* **Work instructions**
Reproduce every line of text from the records below word for word, leaving out the pictures.

*** Data ***

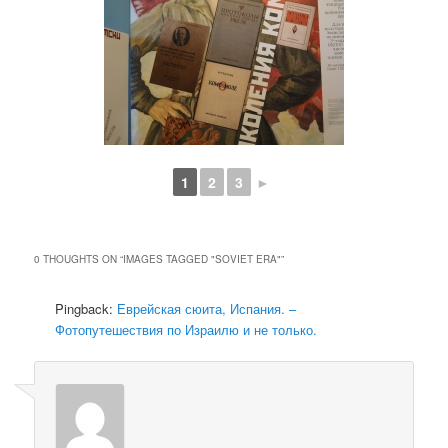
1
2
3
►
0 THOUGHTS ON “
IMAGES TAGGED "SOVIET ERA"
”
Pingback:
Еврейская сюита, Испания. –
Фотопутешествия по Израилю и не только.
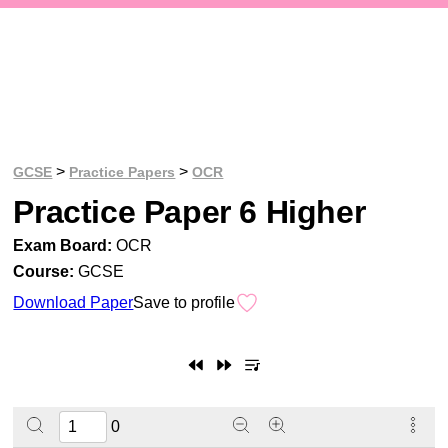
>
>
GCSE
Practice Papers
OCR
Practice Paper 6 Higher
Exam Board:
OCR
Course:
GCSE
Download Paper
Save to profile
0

*** End of Data ***

* **Response for this exercise**
1
2
3
►
0 THOUGHTS ON “
IMAGES TAGGED "SOVIET ERA"
”
Pingback:
Еврейская сюита, Испания. –
Фотопутешествия по Израилю и не только.
>
>
GCSE
Practice Papers
OCR
Practice Paper 6 Higher
Exam Board:
OCR
Course:
GCSE
Download Paper
Save to profile
0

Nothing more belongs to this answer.